The caption not only draws attention to how “easy it is for men to totally destroy a woman’s body, publicly, proudly, for everyone to see . . . ,” but also how the mechanisms of social media contribute to unrealistic beauty standards. It is precisely these expectations Pugh rejects, proudly proclaiming:
It has always been my mission in this industry to say “fuck it and fuck that” whenever anyone expects my body to morph into an opinion of what’s hot or sexually attractive.
Pugh isn’t the first celebrity to make a political statement about the experience of misogyny online and the ways that women’s bodies and self-expression through nudity is disproportionately policed. In 2015, Naomi Campbell’s contribution to the digital #freethenipple campaign was removed for violating Instagram’s Terms of Use. Since then, Miley Cyrus, Lena Dunham, and Cara Delevingne have all made their own claims to Free the Nipple.

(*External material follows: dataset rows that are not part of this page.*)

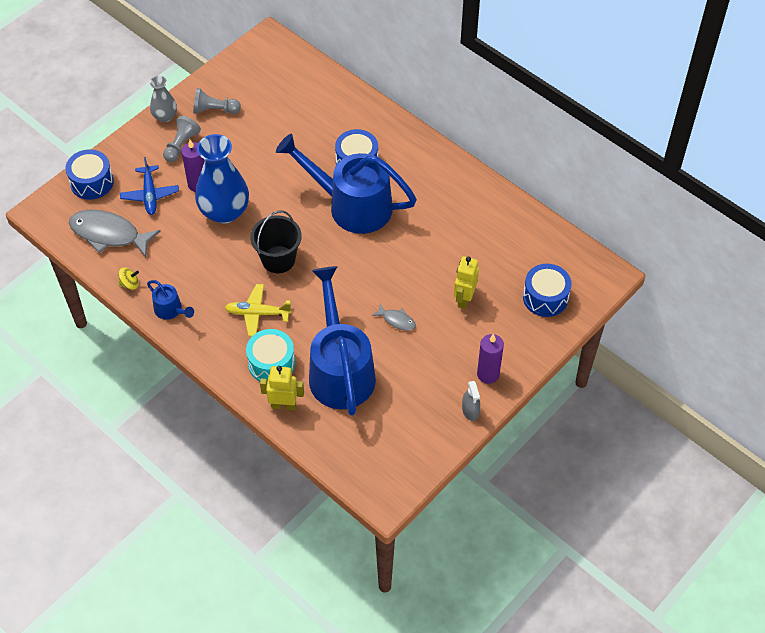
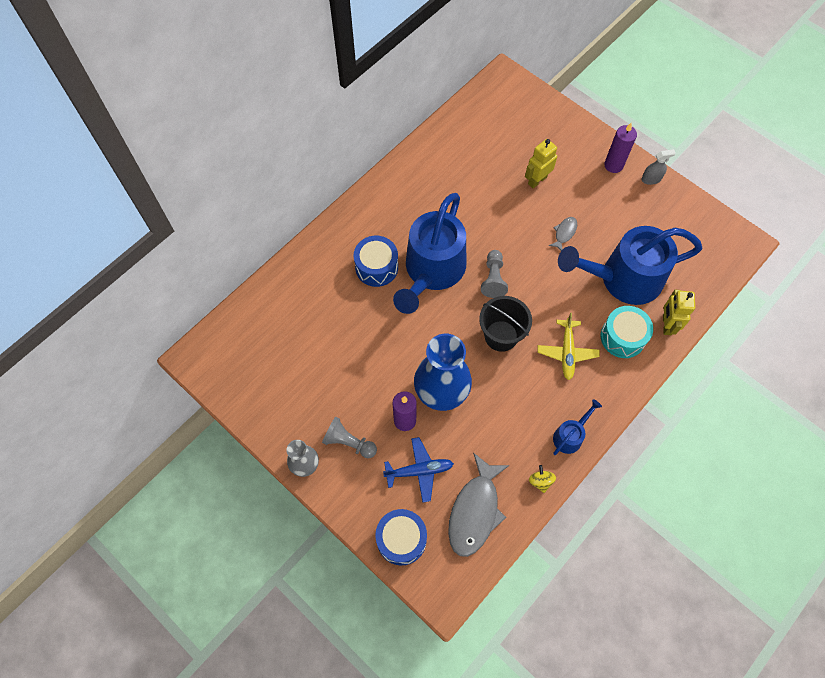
camera: 90 degrees left, 10 degrees up
grey pawn [193,88,241,114] -> grey pawn moved to [481,250,508,298]
yellow robot [454,256,479,309] -> yellow robot turned 120 degrees clockwise [525,139,557,188]
blue drum [523,264,572,317] -> none

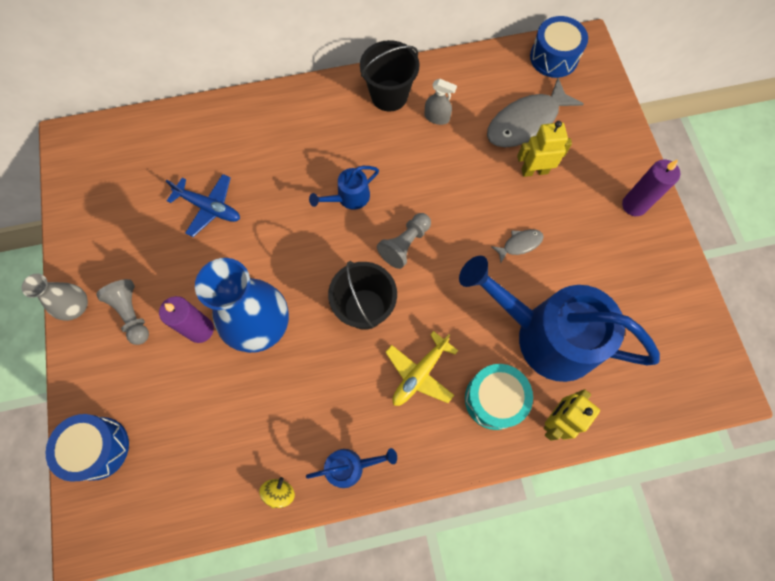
camera: 35 degrees right, 5 degrees up
blue drum [354,236,398,287] -> blue drum moved to [530,16,588,78]
blue plane [383,437,454,502] -> blue plane moved to [166,174,240,237]
blue watering can [393,193,466,314] -> blue watering can [309,166,379,210], size x0.43
grey fish [448,453,510,557] -> grey fish moved to [487,78,584,147]
grey spray bottle [641,149,676,185] -> grey spray bottle moved to [425,79,457,125]
none -> black bucket [360,40,420,112]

However, despite the longstanding campaign to change attitudes toward women’s bodies, Instagram’s community guidelines continue to penalize femme-presenting nipples.
Doubling down on double standards
At present, Pugh’s post is still on Instagram. This is positive and suggests the dial may be shifting slightly. However, Pugh is young, white, cis-gendered, and conventionally attractive. She is a successful movie star with vast quantities of cultural capital. Many Instagram users who do not fit into these categories would likely have an equivalent photograph quickly removed.
In 2020, Instagram’s nudity policy came under fire when an image of model Nyome Nicholas-Williams, semi-nude and with her arms wrapped around her breasts, was repeatedly removed. The take down of the photo reignited claims of racial bias and fat phobia in Instagram’s content-moderation processes.
Notably, the photograph did not show any nipples, but fell foul of an Instagram policy prohibiting images depicting “breast squeezing.” This was called out for penalizing fat and plus-sized users by not taking into account how those with larger breasts are able to hold themselves. Instagram has since attempted to improve its policy on this specific type of nudity to allow for breast “holding” or “cupping.”
Due to a lack of transparency in content-moderation practices, research into the impacts and potential biases of content governance on Instagram remains a challenge.
Some community-based research suggests that the removal of posts on Instagram disproportionately targets women, people of color, plus-size users, and members of LGBTQ communities. The harmful impact on sex workers, even when not posting in capacity as a sex worker, has also been documented.
Yet, other research also found images of “underweight” women to be removed from Instagram at a higher rate, suggesting that while content moderation is applied inconsistently across body types, a perceived bias toward thin women may be overstated.
Political fashion
Displaying breasts on the catwalk is far from noteworthy. Indeed, several models walking at the Valentino show wore sheer garments through which their breasts could be seen. It was in Pugh’s Instagram post that the knowing political statement was made. As she notes in the caption of her second post: “we all knew what we were doing.”
Regulation of bodily autonomy has, of course, become a particularly volatile issue in recent weeks, since the overturning of Roe v. Wade. The policing of bodies online can be seen as a mirror of more dangerous policing offline.
While Instagram’s guidelines state that, in some cases, photographs of “female nipples” are allowed “as an act of protest,” in such an environment, it’s hard to see how any image of women’s breasts can be anything other than an act of protest.
That a post such as this could elicit such vehement responses surely tells us it is high time we #freethenipple.